Reading passage:
○ ○ ○

A signature on a CAPA closure form proves that a person signed. It does not prove what they decided.

Under inspection, a signature is evidence of an event. It is not evidence of a decision. The investigator does not doubt the signature. She doubts that anything was decided.

An authorization record is structured to be evidence of a decision. It names the person, the moment, the evidence reviewed, the alternatives evaluated, and the basis on which the conclusion was reached. The investigator does not have to ask the QA Director what she was thinking. The record answers.

Investigator
"I am looking for the documented record of how this conclusion was reached. Not who signed. Who decided — and on what basis."
This is the question that requires Field 03 of the authorization record to exist.
The Authorization Record · Required Structure

Five fields. Missing any one is the gap a 483 cites.

Every authorization record for a deviation root cause conclusion must contain the following five fields. The third field is the one that is almost always missing.

○ ○ ○

Problem details:
Answer these questions about the passage on CAPA authorization records.
(a) What does a signature on a CAPA closure form prove?
(b) How many fields must every authorization record for a deviation root cause conclusion contain?
(c) Which of those fields is almost always missing?

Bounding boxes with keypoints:
○ ○ ○

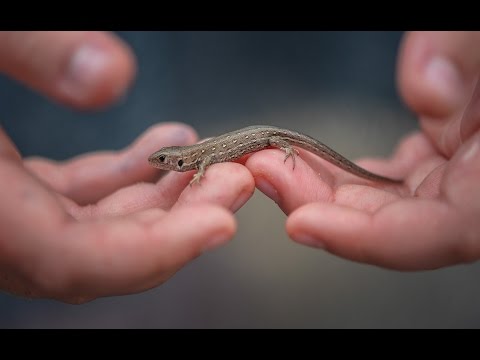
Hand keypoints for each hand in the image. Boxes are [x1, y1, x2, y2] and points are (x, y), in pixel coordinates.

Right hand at [0, 32, 254, 302]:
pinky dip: (123, 180)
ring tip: (212, 160)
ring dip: (159, 200)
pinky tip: (163, 150)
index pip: (74, 264)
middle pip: (98, 253)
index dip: (155, 254)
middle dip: (178, 221)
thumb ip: (26, 49)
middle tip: (237, 178)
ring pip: (91, 229)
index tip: (224, 225)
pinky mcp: (3, 188)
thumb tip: (113, 75)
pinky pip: (73, 200)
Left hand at [246, 31, 479, 270]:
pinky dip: (340, 171)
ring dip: (318, 185)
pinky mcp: (440, 158)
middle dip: (317, 203)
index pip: (436, 236)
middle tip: (262, 169)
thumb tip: (428, 90)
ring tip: (270, 157)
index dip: (366, 240)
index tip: (301, 223)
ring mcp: (457, 178)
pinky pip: (384, 178)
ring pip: (378, 202)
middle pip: (389, 222)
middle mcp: (476, 191)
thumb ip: (475, 56)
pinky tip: (305, 155)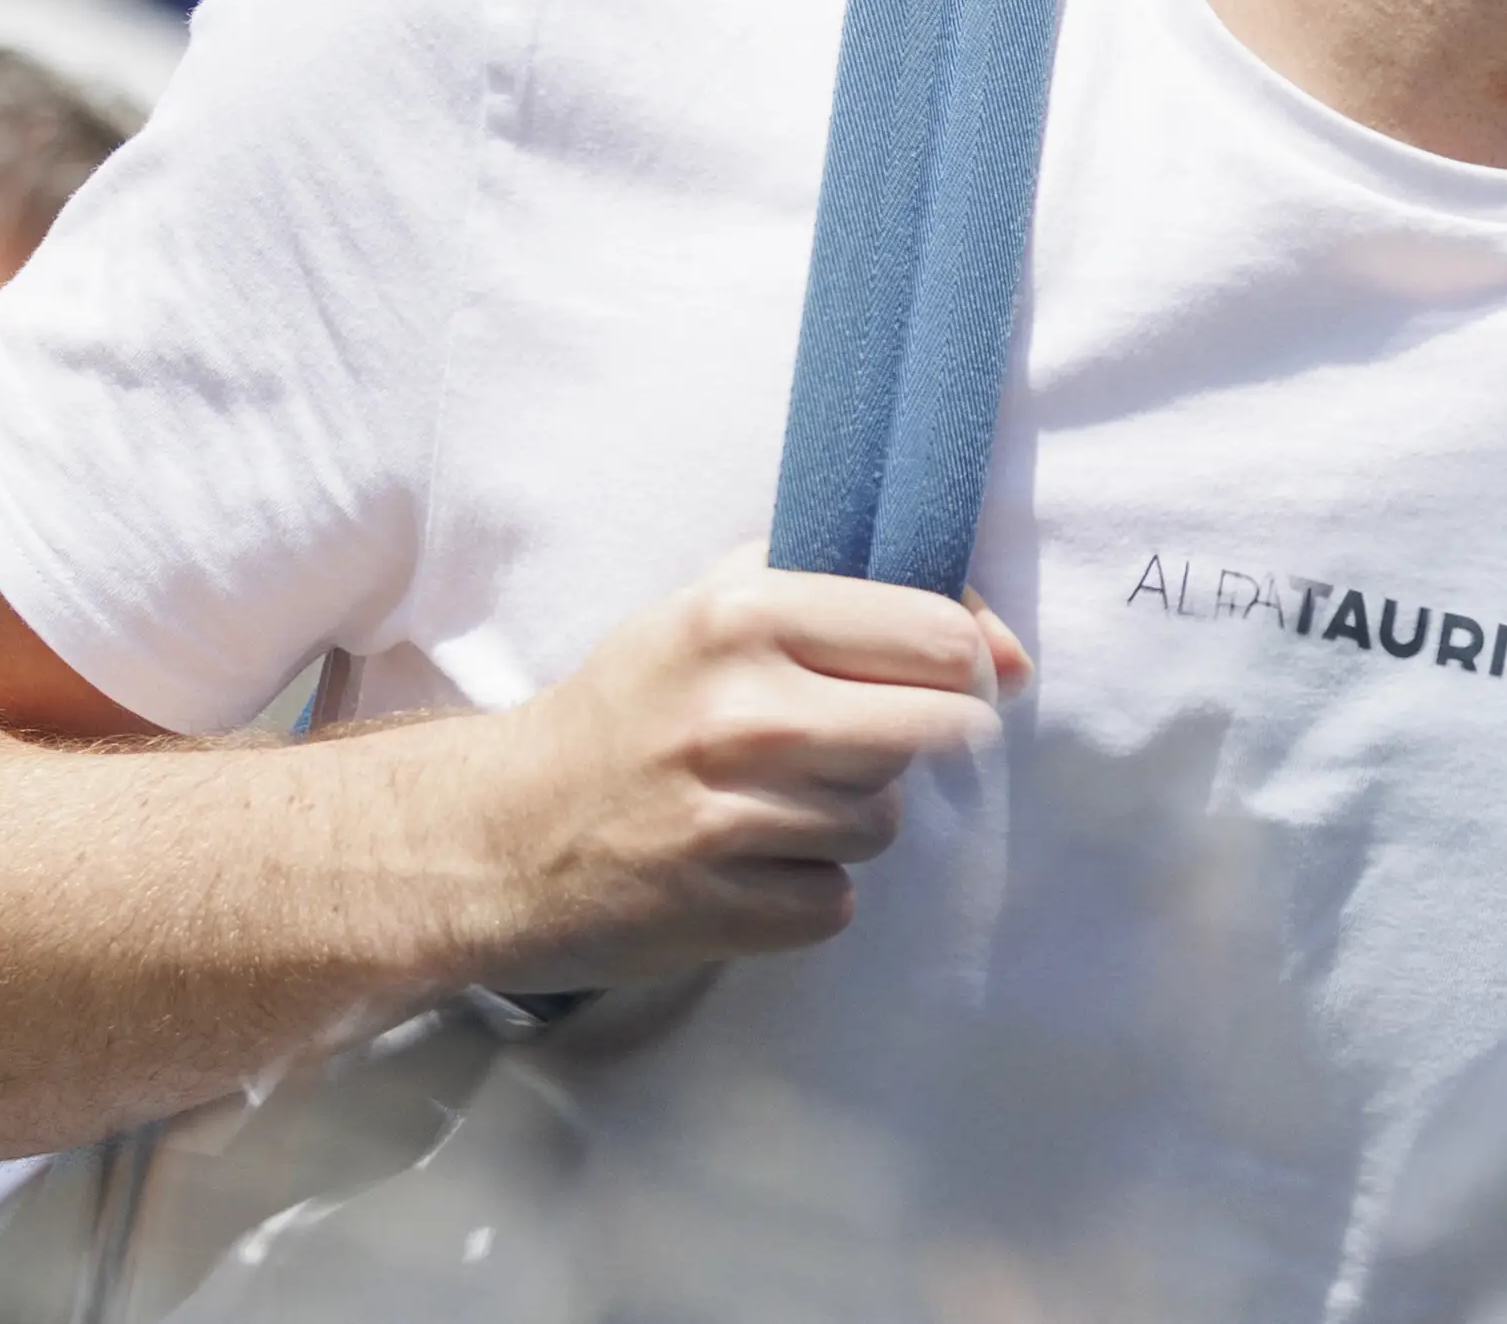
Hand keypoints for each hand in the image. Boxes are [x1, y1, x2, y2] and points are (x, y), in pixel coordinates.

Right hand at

○ ○ ○

Solution to this task:
(a) It proves that a person signed.
(b) Five fields.
(c) The third field.